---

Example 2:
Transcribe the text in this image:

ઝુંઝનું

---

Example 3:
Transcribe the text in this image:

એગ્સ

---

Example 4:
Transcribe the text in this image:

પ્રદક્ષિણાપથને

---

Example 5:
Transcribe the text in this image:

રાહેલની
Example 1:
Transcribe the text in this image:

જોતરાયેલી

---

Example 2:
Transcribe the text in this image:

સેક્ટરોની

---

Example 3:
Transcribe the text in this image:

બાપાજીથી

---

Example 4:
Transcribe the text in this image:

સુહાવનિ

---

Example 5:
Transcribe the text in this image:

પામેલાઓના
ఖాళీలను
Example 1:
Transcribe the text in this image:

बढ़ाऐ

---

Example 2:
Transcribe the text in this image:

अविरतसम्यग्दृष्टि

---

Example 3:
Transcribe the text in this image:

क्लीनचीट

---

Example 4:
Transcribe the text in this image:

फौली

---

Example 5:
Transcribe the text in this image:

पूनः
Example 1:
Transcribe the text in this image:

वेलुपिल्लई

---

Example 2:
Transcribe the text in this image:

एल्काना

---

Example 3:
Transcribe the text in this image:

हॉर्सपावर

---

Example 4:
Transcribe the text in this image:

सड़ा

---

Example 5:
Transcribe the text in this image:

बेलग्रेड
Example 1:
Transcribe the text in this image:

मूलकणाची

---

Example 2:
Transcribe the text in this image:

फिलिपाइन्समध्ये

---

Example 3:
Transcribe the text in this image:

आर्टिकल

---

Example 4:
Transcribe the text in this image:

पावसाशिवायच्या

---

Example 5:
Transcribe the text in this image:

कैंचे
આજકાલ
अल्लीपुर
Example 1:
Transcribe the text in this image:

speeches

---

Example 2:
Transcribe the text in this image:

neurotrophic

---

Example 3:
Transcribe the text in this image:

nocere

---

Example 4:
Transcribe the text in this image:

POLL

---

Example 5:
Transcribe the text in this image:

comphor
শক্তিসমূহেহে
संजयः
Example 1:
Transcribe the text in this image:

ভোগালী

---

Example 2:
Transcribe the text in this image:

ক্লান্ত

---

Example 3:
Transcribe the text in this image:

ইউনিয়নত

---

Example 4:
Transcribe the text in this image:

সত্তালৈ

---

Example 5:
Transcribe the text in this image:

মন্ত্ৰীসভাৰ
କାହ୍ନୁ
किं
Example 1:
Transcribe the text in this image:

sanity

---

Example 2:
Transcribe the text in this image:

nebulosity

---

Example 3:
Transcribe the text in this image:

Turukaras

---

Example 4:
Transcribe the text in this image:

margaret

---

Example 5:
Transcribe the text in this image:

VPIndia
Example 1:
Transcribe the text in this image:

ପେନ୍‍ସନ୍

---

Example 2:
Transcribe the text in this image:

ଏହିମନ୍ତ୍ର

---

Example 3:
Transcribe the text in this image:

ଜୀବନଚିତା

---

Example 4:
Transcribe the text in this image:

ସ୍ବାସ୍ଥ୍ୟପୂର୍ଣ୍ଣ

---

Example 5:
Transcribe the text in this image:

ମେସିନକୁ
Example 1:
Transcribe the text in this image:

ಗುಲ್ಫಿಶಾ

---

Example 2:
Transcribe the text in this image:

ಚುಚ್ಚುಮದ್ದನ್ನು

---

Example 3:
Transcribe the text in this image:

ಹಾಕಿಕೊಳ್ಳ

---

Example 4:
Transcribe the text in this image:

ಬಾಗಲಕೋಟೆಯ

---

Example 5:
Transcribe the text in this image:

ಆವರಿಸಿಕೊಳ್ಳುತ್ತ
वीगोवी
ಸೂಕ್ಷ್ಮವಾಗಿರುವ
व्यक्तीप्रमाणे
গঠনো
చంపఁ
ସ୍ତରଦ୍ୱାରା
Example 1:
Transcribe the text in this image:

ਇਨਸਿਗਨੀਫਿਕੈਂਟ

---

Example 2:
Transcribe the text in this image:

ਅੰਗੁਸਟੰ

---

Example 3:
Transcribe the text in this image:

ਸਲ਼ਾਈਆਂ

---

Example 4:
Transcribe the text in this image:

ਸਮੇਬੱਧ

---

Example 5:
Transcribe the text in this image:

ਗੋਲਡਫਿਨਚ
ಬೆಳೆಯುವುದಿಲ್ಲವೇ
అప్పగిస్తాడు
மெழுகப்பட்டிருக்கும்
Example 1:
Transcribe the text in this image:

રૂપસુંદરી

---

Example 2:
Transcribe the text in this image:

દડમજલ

━━━━━━

> **ACTION ITEM**
All records above are to be output again exactly as they stand.

> **RESPONSE AREA**
---

Example 2:
Transcribe the text in this image:

ઝુંઝનું

---

Example 3:
Transcribe the text in this image:

એગ્સ

---

Example 4:
Transcribe the text in this image:

પ્રદક્ષિણાપથને

---

Example 5:
Transcribe the text in this image:

રાહેલની
Example 1:
Transcribe the text in this image:

જોતરાયેલી

---

Example 2:
Transcribe the text in this image:

સેક્ટરોની

---

Example 3:
Transcribe the text in this image:

બાપાજીથી

---

Example 4:
Transcribe the text in this image:

સુહાવનિ

---

Example 5:
Transcribe the text in this image:

પામેલાઓના
ఖాళీలను
Example 1:
Transcribe the text in this image:

बढ़ाऐ

---

Example 2:
Transcribe the text in this image:

अविरतसम्यग्दृष्टि

---

Example 3:
Transcribe the text in this image:

क्लीनचीट

---

Example 4:
Transcribe the text in this image:

फौली

---

Example 5:
Transcribe the text in this image:

पूनः
Example 1:
Transcribe the text in this image:

वेलुपिल्लई

---

Example 2:
Transcribe the text in this image:

एल्काना

---

Example 3:
Transcribe the text in this image:

हॉर्सपावर

---

Example 4:
Transcribe the text in this image:

सड़ा

---

Example 5:
Transcribe the text in this image:

बेलग्रेड
Example 1:
Transcribe the text in this image:

मूलकणाची

---

Example 2:
Transcribe the text in this image:

फिलिपाइन्समध्ये

---

Example 3:
Transcribe the text in this image:

आर्टिकल

---

Example 4:
Transcribe the text in this image:

पावसाशिवायच्या

---

Example 5:
Transcribe the text in this image:

कैंचे
આજકાલ
अल्लीपुर
Example 1:
Transcribe the text in this image:

speeches

---

Example 2:
Transcribe the text in this image:

neurotrophic

---

Example 3:
Transcribe the text in this image:

nocere

---

Example 4:
Transcribe the text in this image:

POLL

---

Example 5:
Transcribe the text in this image:

comphor
শক্তিসমূহেহে
संजयः
Example 1:
Transcribe the text in this image:

ভোগালী

---

Example 2:
Transcribe the text in this image:

ক্লান্ত

---

Example 3:
Transcribe the text in this image:

ইউনিয়নত

---

Example 4:
Transcribe the text in this image:

সত্তালৈ

---

Example 5:
Transcribe the text in this image:

মন্ত্ৰীসভাৰ
କାହ୍ନୁ
किं
Example 1:
Transcribe the text in this image:

sanity

---

Example 2:
Transcribe the text in this image:

nebulosity

---

Example 3:
Transcribe the text in this image:

Turukaras

---

Example 4:
Transcribe the text in this image:

margaret

---

Example 5:
Transcribe the text in this image:

VPIndia
Example 1:
Transcribe the text in this image:

ପେନ୍‍ସନ୍

---

Example 2:
Transcribe the text in this image:

ଏହିମନ୍ତ୍ର

---

Example 3:
Transcribe the text in this image:

ଜୀବନଚିତା

---

Example 4:
Transcribe the text in this image:

ସ୍ବାସ୍ଥ୍ୟପୂର୍ଣ୍ଣ

---

Example 5:
Transcribe the text in this image:

ମେସିନକୁ
Example 1:
Transcribe the text in this image:

ಗುಲ್ಫಿಶಾ

---

Example 2:
Transcribe the text in this image:

ಚುಚ್ಚುಮದ್ದನ್ನು

---

Example 3:
Transcribe the text in this image:

ಹಾಕಿಕೊಳ್ಳ

---

Example 4:
Transcribe the text in this image:

ಬಾಗಲಕೋಟೆಯ

---

Example 5:
Transcribe the text in this image:

ಆವರಿಸಿಕೊಳ್ಳುತ್ತ
वीगोवी
ಸೂಕ್ಷ್ಮವಾಗಿರುವ
व्यक्तीप्रमाणे
গঠনো
చంపఁ
ସ୍ତରଦ୍ୱାରା
Example 1:
Transcribe the text in this image:

ਇਨਸਿਗਨੀਫਿਕੈਂਟ

---

Example 2:
Transcribe the text in this image:

ਅੰਗੁਸਟੰ

---

Example 3:
Transcribe the text in this image:

ਸਲ਼ਾਈਆਂ

---

Example 4:
Transcribe the text in this image:

ਸਮੇਬੱਧ

---

Example 5:
Transcribe the text in this image:

ਗੋਲਡਫਿਨਚ
ಬೆಳೆಯುವುದಿಲ್ಲವೇ
అప్పగిస్తాడు
மெழுகப்பட்டிருக்கும்
Example 1:
Transcribe the text in this image:

રૂપસુંદરી

---

Example 2:
Transcribe the text in this image:

દડમજલ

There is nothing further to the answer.